_TASK TO COMPLETE_: This task calls for every entry below to be repeated exactly.

__________________________________________________

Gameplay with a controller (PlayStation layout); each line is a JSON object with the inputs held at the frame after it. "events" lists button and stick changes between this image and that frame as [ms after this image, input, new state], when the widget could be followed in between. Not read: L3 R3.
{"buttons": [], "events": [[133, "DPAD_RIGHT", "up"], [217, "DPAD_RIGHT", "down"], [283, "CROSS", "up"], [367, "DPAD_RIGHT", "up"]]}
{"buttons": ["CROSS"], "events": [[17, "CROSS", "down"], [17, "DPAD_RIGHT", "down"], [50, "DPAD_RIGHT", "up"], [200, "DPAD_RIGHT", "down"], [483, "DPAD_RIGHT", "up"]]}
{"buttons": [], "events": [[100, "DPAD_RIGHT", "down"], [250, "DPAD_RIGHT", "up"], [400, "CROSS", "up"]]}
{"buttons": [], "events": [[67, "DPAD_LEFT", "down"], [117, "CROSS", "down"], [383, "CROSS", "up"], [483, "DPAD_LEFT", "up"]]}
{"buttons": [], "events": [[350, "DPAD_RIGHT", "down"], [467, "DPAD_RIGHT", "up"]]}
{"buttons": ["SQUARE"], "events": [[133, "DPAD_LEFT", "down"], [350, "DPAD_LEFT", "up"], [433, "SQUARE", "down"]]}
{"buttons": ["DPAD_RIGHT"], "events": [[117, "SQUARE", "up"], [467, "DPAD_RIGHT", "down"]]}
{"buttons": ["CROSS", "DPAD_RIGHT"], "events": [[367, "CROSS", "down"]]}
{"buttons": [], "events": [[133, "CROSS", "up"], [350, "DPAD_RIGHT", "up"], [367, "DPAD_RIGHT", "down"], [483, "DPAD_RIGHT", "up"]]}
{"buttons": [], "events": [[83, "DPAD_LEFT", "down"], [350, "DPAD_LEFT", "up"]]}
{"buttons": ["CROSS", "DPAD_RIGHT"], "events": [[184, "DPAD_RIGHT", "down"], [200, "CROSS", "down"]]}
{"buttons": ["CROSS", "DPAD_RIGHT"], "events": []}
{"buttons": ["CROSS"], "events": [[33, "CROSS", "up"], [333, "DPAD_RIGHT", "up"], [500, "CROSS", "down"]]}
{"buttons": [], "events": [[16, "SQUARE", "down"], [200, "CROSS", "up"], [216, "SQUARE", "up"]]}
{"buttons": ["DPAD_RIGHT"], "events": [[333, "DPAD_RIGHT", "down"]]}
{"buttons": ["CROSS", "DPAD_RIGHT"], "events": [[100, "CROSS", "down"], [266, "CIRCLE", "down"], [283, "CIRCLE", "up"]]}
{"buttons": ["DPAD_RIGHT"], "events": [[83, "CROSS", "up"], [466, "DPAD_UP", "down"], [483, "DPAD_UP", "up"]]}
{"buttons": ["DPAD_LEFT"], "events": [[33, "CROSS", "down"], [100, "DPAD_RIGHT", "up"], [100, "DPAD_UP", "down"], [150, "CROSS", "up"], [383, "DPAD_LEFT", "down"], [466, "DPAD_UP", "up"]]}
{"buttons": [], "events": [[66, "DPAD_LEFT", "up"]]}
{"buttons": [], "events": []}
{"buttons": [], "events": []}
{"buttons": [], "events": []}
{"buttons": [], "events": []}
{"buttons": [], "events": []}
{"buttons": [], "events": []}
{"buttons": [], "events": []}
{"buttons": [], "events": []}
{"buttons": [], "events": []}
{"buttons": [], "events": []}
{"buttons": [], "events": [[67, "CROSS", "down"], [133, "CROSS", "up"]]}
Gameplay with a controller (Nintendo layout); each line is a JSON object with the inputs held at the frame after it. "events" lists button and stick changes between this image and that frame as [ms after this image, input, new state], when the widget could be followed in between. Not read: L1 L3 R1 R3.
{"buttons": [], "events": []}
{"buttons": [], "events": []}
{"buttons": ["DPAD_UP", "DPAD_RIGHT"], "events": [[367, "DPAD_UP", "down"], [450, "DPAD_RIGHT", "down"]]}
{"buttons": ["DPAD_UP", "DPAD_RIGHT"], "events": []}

__________________________________________________

_WRITTEN REPLY_:
Gameplay with a controller (PlayStation layout); each line is a JSON object with the inputs held at the frame after it. "events" lists button and stick changes between this image and that frame as [ms after this image, input, new state], when the widget could be followed in between. Not read: L3 R3.
{"buttons": [], "events": [[133, "DPAD_RIGHT", "up"], [217, "DPAD_RIGHT", "down"], [283, "CROSS", "up"], [367, "DPAD_RIGHT", "up"]]}
{"buttons": ["CROSS"], "events": [[17, "CROSS", "down"], [17, "DPAD_RIGHT", "down"], [50, "DPAD_RIGHT", "up"], [200, "DPAD_RIGHT", "down"], [483, "DPAD_RIGHT", "up"]]}
{"buttons": [], "events": [[100, "DPAD_RIGHT", "down"], [250, "DPAD_RIGHT", "up"], [400, "CROSS", "up"]]}
{"buttons": [], "events": [[67, "DPAD_LEFT", "down"], [117, "CROSS", "down"], [383, "CROSS", "up"], [483, "DPAD_LEFT", "up"]]}
{"buttons": [], "events": [[350, "DPAD_RIGHT", "down"], [467, "DPAD_RIGHT", "up"]]}
{"buttons": ["SQUARE"], "events": [[133, "DPAD_LEFT", "down"], [350, "DPAD_LEFT", "up"], [433, "SQUARE", "down"]]}
{"buttons": ["DPAD_RIGHT"], "events": [[117, "SQUARE", "up"], [467, "DPAD_RIGHT", "down"]]}
{"buttons": ["CROSS", "DPAD_RIGHT"], "events": [[367, "CROSS", "down"]]}
{"buttons": [], "events": [[133, "CROSS", "up"], [350, "DPAD_RIGHT", "up"], [367, "DPAD_RIGHT", "down"], [483, "DPAD_RIGHT", "up"]]}
{"buttons": [], "events": [[83, "DPAD_LEFT", "down"], [350, "DPAD_LEFT", "up"]]}
{"buttons": ["CROSS", "DPAD_RIGHT"], "events": [[184, "DPAD_RIGHT", "down"], [200, "CROSS", "down"]]}
{"buttons": ["CROSS", "DPAD_RIGHT"], "events": []}
{"buttons": ["CROSS"], "events": [[33, "CROSS", "up"], [333, "DPAD_RIGHT", "up"], [500, "CROSS", "down"]]}
{"buttons": [], "events": [[16, "SQUARE", "down"], [200, "CROSS", "up"], [216, "SQUARE", "up"]]}
{"buttons": ["DPAD_RIGHT"], "events": [[333, "DPAD_RIGHT", "down"]]}
{"buttons": ["CROSS", "DPAD_RIGHT"], "events": [[100, "CROSS", "down"], [266, "CIRCLE", "down"], [283, "CIRCLE", "up"]]}
{"buttons": ["DPAD_RIGHT"], "events": [[83, "CROSS", "up"], [466, "DPAD_UP", "down"], [483, "DPAD_UP", "up"]]}
{"buttons": ["DPAD_LEFT"], "events": [[33, "CROSS", "down"], [100, "DPAD_RIGHT", "up"], [100, "DPAD_UP", "down"], [150, "CROSS", "up"], [383, "DPAD_LEFT", "down"], [466, "DPAD_UP", "up"]]}
{"buttons": [], "events": [[66, "DPAD_LEFT", "up"]]}
{"buttons": [], "events": []}
{"buttons": [], "events": []}
{"buttons": [], "events": []}
{"buttons": [], "events": []}
{"buttons": [], "events": []}
{"buttons": [], "events": []}
{"buttons": [], "events": []}
{"buttons": [], "events": []}
{"buttons": [], "events": []}
{"buttons": [], "events": []}
{"buttons": [], "events": [[67, "CROSS", "down"], [133, "CROSS", "up"]]}
Gameplay with a controller (Nintendo layout); each line is a JSON object with the inputs held at the frame after it. "events" lists button and stick changes between this image and that frame as [ms after this image, input, new state], when the widget could be followed in between. Not read: L1 L3 R1 R3.
{"buttons": [], "events": []}
{"buttons": [], "events": []}
{"buttons": ["DPAD_UP", "DPAD_RIGHT"], "events": [[367, "DPAD_UP", "down"], [450, "DPAD_RIGHT", "down"]]}
{"buttons": ["DPAD_UP", "DPAD_RIGHT"], "events": []}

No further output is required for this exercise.